FACT SHEET on U.S.-Japan Digital Trade Agreement
As two of the most digitally-advanced countries in the world, the United States and Japan share a deep common interest in establishing enforceable rules that will support digitally-enabled suppliers from every sector of their economies to innovate and prosper, and in setting standards for other economies to emulate.
The United States-Japan Digital Trade Agreement parallels the United States-Mexico-Canada Agreement (USMCA) as the most comprehensive and high-standard trade agreement addressing digital trade barriers ever negotiated. This agreement will help drive economic prosperity, promote fairer and more balanced trade, and help ensure that shared rules support businesses in key sectors where both countries lead the world in innovation.
Key outcomes of this agreement include rules that achieve the following:
- Prohibiting application of customs duties to digital products distributed electronically, such as e-books, videos, music, software, and games.
- Ensuring non-discriminatory treatment of digital products, including coverage of tax measures.
- Ensuring that data can be transferred across borders, by all suppliers, including financial service suppliers.
- Facilitating digital transactions by permitting the use of electronic authentication and electronic signatures, while protecting consumers’ and businesses’ confidential information and guaranteeing that enforceable consumer protections are applied to the digital marketplace.
- Prohibiting data localization measures that restrict where data can be stored and processed, enhancing and protecting the global digital ecosystem; and extending these rules to financial service suppliers, in circumstances where a financial regulator has the access to data needed to fulfill its regulatory and supervisory mandate.
- Promoting government-to-government collaboration and supplier adherence to common principles in addressing cybersecurity challenges.
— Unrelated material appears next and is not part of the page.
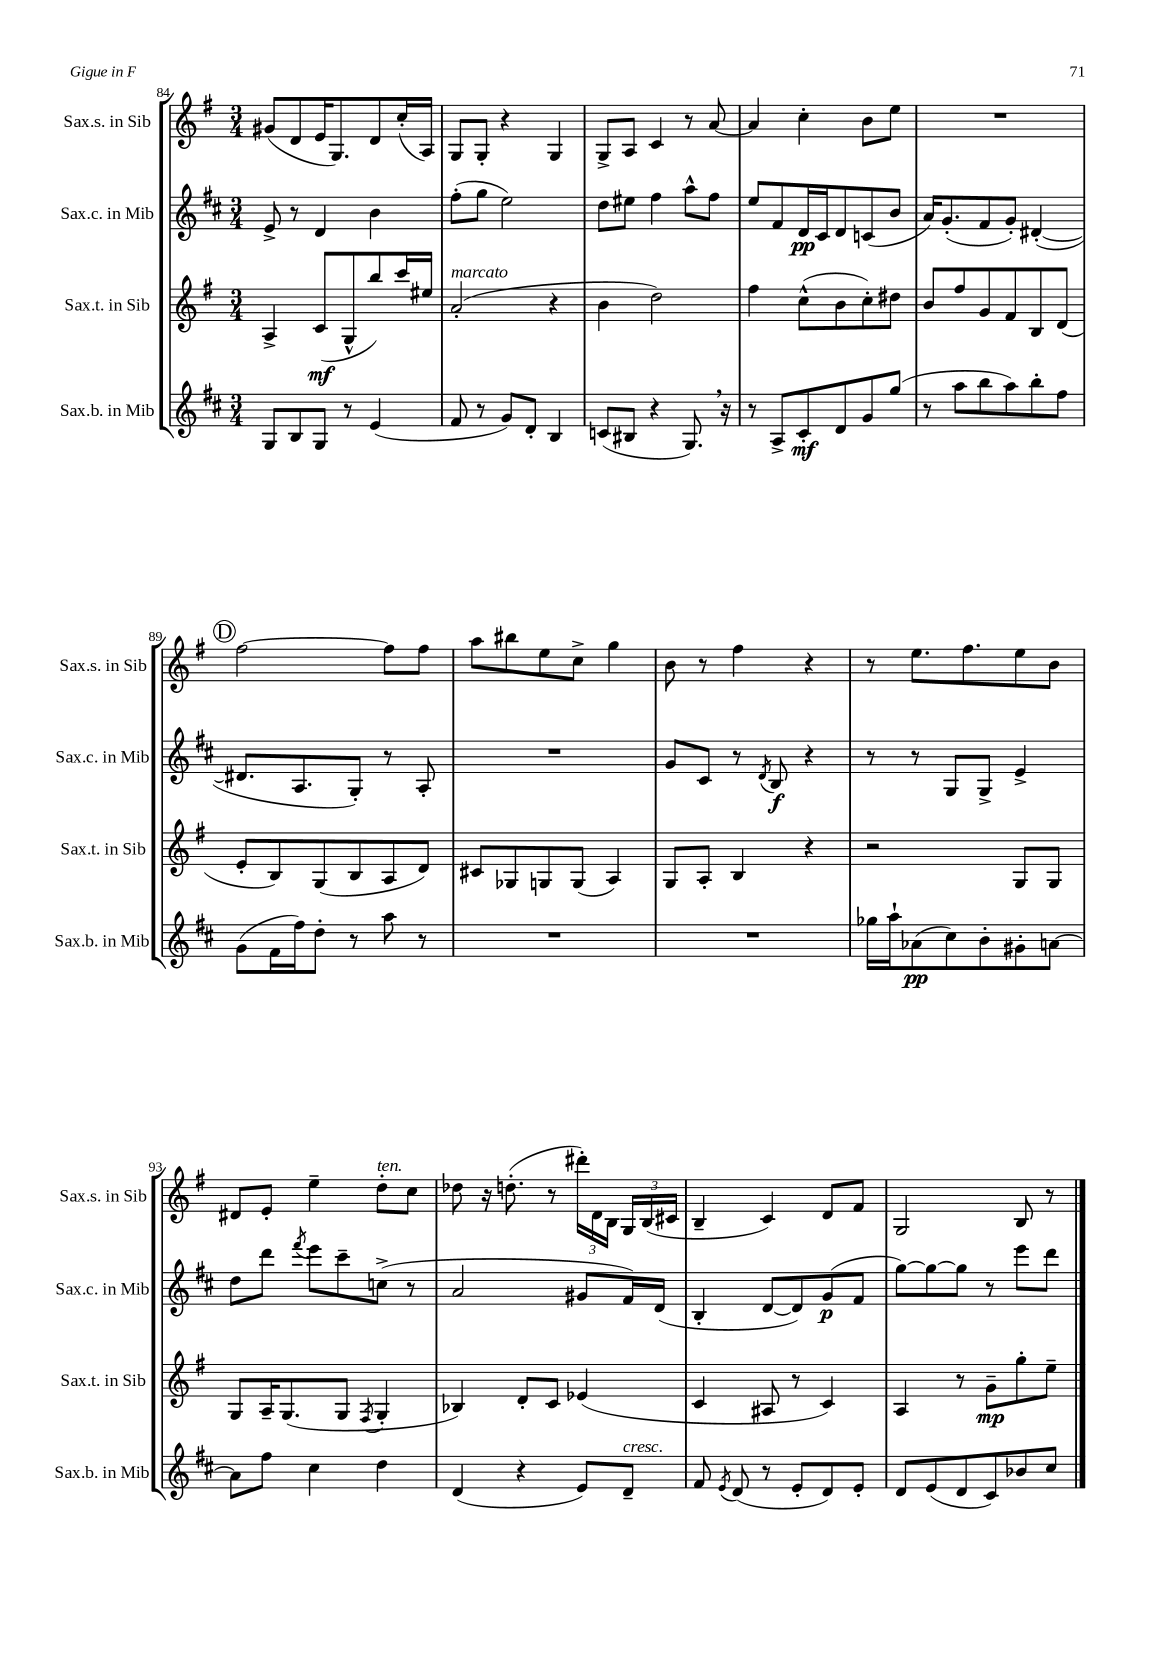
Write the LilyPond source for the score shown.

- Protecting against forced disclosure of proprietary computer source code and algorithms.
- Promoting open access to government-generated public data.
- Recognizing rules on civil liability with respect to third-party content for Internet platforms that depend on interaction with users.
- Guaranteeing enforceable consumer protections, including for privacy and unsolicited communication, that apply to the digital marketplace, and promoting the interoperability of enforcement regimes, such as the APEC Cross-Border Privacy Rules system (CBPR).
- Ensuring companies’ effective use of encryption technologies and protecting innovation for commercial products that use cryptography, consistent with applicable law.
Together, these provisions will set predictable rules of the road and encourage a robust market in digital trade between the two countries – developments that should support increased prosperity and well-paying jobs in the United States and Japan.